To counter one of the biggest complaints against the police - that they often refuse to accept a victim's complaint or file a report - the panel suggested that a woman's statement be directly recorded in front of a magistrate.

"This does away with the disparity in the statement, in terms of what the cops wrote," Ms Majumdar said. "The biggest gap is between the committing of the offence and the filing of the report. If that can be shrunk, things will go a long way."

The outcry over the December 16 gang rape has also prompted police to re-examine earlier cases.

In Kerala, the Central Bureau of Investigation has ordered the reopening of a 2004 case in which a 15-year-old was allegedly gang raped, including by politicians. The girl and five family members committed suicide after the rape.

The Guwahati High Court in Assam has ordered the reopening a 2004 case of alleged rape and murder by troops stationed in the neighbouring state of Manipur.

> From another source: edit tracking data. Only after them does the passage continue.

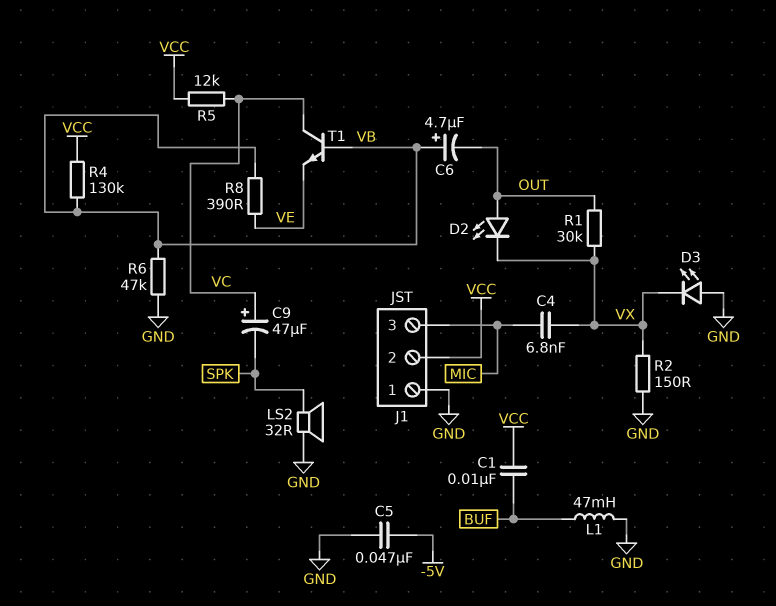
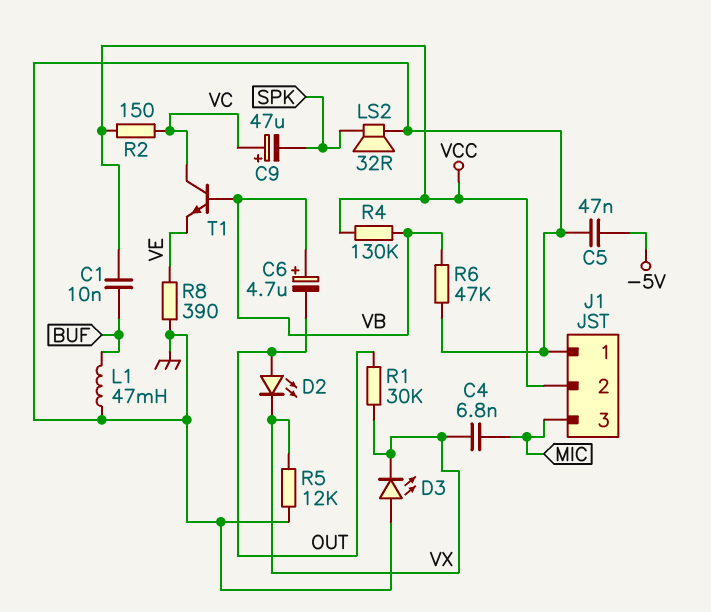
R2: 150 (GND, VX) -> 150 (VC, VCC)
R5: 12k (VC, VCC) -> 12k (GND, VX)
R8: 390 (VB, VE) -> 390 (GND, VE)

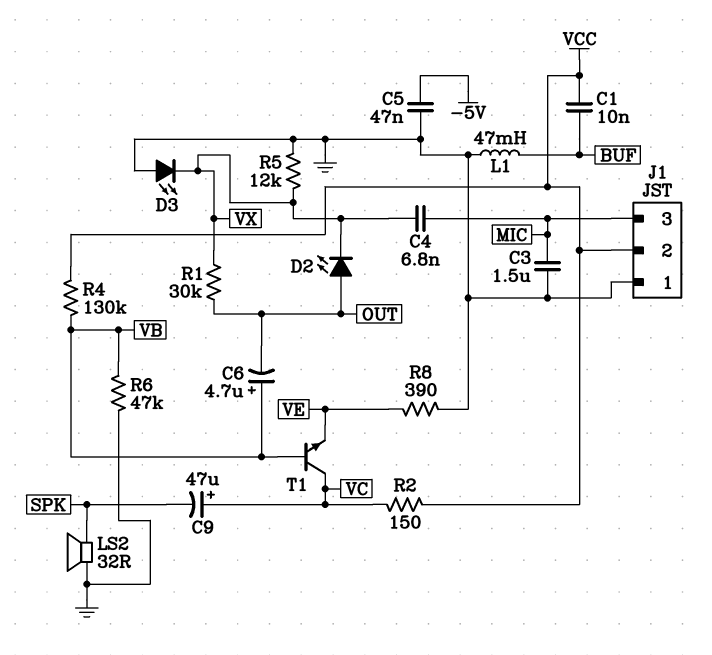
C3: none -> 1.5uF (GND, MIC)

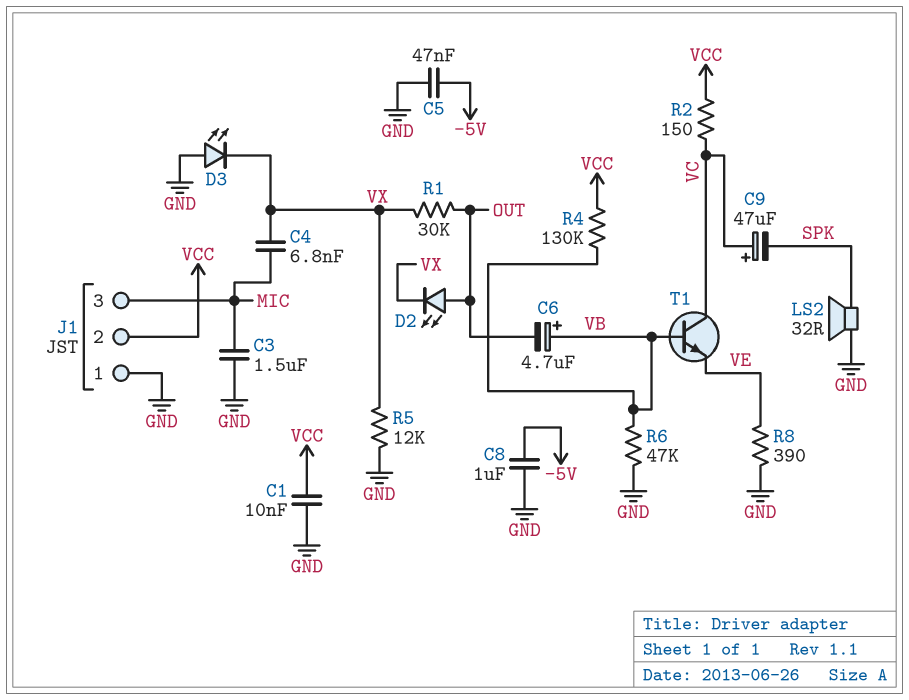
C1: 10nF (BUF, VCC) -> 10nF (GND, VCC)
C8: none -> 1uF (-5V, GND)
L1: 47mH (BUF, GND) -> none

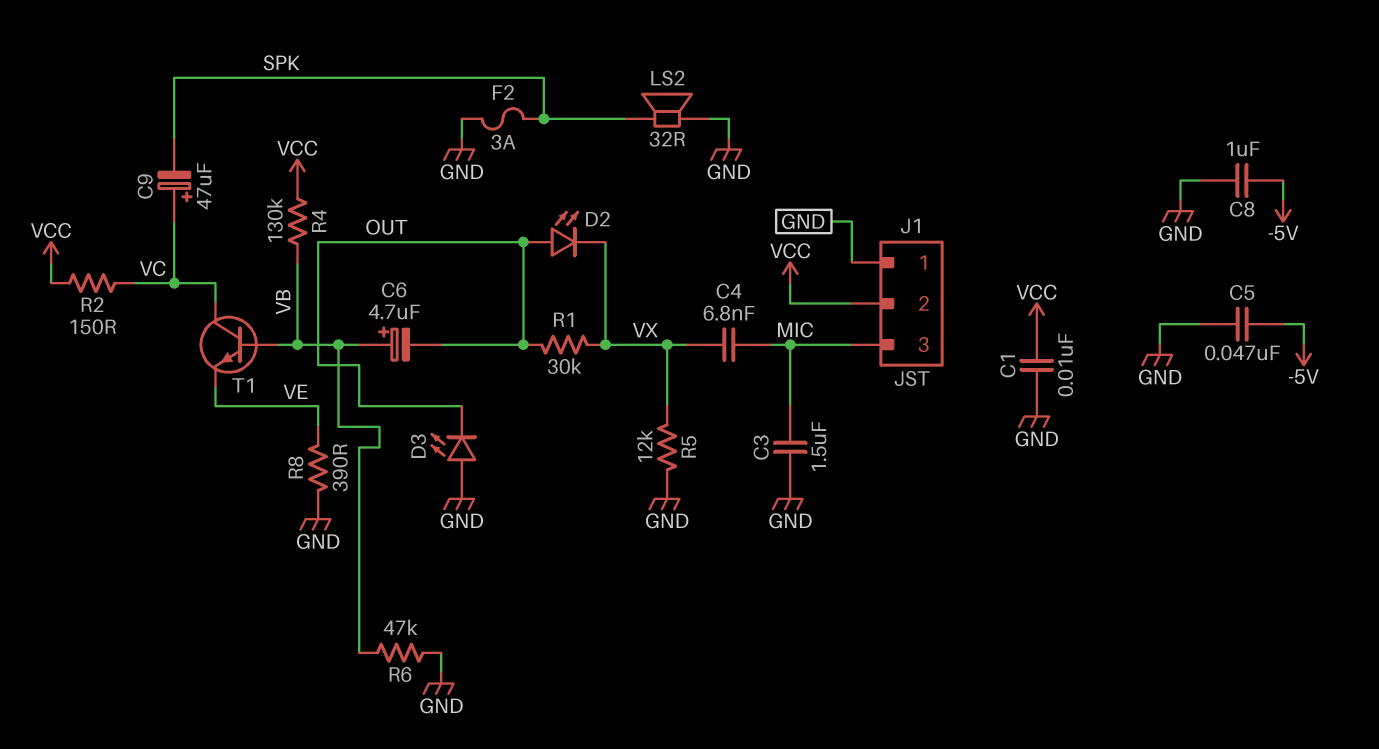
D3: LED (A GND, K VX) -> LED (A GND, K OUT)
F2: none -> 3A (GND, SPK)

The victim was allegedly dragged out of her home during the night of July 22 by members of the Assam Rifles and her bullet-riddled body was found later that night.

The oldest case to be reopened is the so-called 1996 Suryanelli rape case, named for the village in Kerala where the incident occurred. In that incident, a 16-year-old girl was kidnapped by a bus driver and sexually assaulted for 40 days by 42 men. Under public pressure, in 1999, the Kerala government set up the first ever special court to try sexual assaults. A year later, 35 people were convicted. Five years later, the Kerala High Court overturned the sentences, acquitting all but one of the accused, the bus driver. He was fined and released for time served.

Last week, the Supreme Court asked the Kerala High Court to re-examine the case and deliver a judgment within six months.

"There is a rule of law but there are people who are corruptible. Processes get deferred and people use their money to defer court hearings. Those are tactics that are used all over the place and our laws are not strict enough," said Kirti Singh, a lawyer and president of the All India Democratic Women's Association.